Travellers who scoot across the road bridge miss something special and the word should get out that a Sunday morning walk across the bridge, with no fear of a train coming should be on everyone’s to do list. Maybe an excursion train would come – but that’s where faith, and the emergency laybys, come in.
It was a glorious walk in the early morning; the snow drifts on the side of the road behind me gave way to mountains reaching almost down to the river in the distance as I looked upstream. Below me the classic blue of the South Island glacial melt river and braids sweeping and turning as they formed their own course. By contrast mine was right ahead and I clipped along happily, savouring the moment that the mountains put their winter coat on against the clear blue of the still Sunday morning. I reached the guest house again about 9.30 am and found a late breakfast waiting and so it was not much before 11am that I set off for  Ashburton, pack-a-back and already 10 miles under my belt with another 17 to go.  
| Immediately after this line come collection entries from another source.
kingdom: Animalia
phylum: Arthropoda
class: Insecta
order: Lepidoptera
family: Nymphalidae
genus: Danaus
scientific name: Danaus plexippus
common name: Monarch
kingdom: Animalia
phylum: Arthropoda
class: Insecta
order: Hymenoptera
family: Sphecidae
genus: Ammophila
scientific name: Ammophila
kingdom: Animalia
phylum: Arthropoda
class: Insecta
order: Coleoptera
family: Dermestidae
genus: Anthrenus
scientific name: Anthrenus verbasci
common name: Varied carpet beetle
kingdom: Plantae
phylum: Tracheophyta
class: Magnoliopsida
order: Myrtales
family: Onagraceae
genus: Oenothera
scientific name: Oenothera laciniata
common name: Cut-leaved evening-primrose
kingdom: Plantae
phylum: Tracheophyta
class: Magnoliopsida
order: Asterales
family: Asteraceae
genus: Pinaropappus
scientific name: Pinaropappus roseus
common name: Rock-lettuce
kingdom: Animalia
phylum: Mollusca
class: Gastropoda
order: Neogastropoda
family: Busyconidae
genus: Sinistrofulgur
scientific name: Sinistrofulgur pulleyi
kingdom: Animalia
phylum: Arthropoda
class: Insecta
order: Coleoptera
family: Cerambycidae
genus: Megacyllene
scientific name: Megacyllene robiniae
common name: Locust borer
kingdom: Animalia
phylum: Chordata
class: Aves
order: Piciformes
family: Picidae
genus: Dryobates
At three miles an hour, pack-pace, that looked like a 5pm arrival in Ashburton and I tried hard to keep a steady pace. It was flat and easy walking but my feet were getting sore. The organisers of the Gospel presentation that evening did their best to keep me encouraged by cellphone and the local press came out to meet me, take a picture and leave me to it. Not many places to find a drink and I sipped at my meagre supply.  
My feet were sore. It was the first time I had found any physical trouble. No sore knees, back and least of all feet, until now. I think the new trainers were the problem, rubbing hard against my heels. I was still striding along but giving a few limping moments when I young man pulled up alongside.
“Are you Geoffrey? I am coming to hear you tonight”
“Great… how far to go ?”
“About five miles now. God has told me to pray for your feet.  Get in”
Although this was the main highway. Route 1, it was only one lane wide in either direction and did not need to be any more.  He was close enough to touch almost as he pulled alongside and I took the pack off and hobbled across to him.
We prayed then and there, in the front seat, for the Lord to bless my sore feet, to give me purpose and reach my destination safely. It was a simple and  loving act and when I raised my head I felt lighter and younger and my feet had no pain. I skipped across the road  back to my pack and set off again, renewed and thanking the Lord for sending me his faithful servant.
Soon the organiser arrived with another drink and I kept going as night closed, just before the town of  Ashburton hove in view – as sailors don’t say. At my host’s house they gave me a warm bath and a little rest,  some methylated spirits for my feet and the opportunity to savour my longest day – 27 miles including 17 with the pack. A marathon whichever measurement you make.
I presented Mark in bare feet that evening and later several members of the audience said they could see the blisters. One man stopped me in the street  the next day as I was walking out of Ashburton and told me I had been limping so badly he wanted to offer me a lift. Bless him.
There were about 120 people that heard Mark’s Gospel presented after that marathon day and there was probably no better reconstruction of how the Gospel was first brought to people, not only all over the Middle East but all over the world, by people walking and by word of mouth.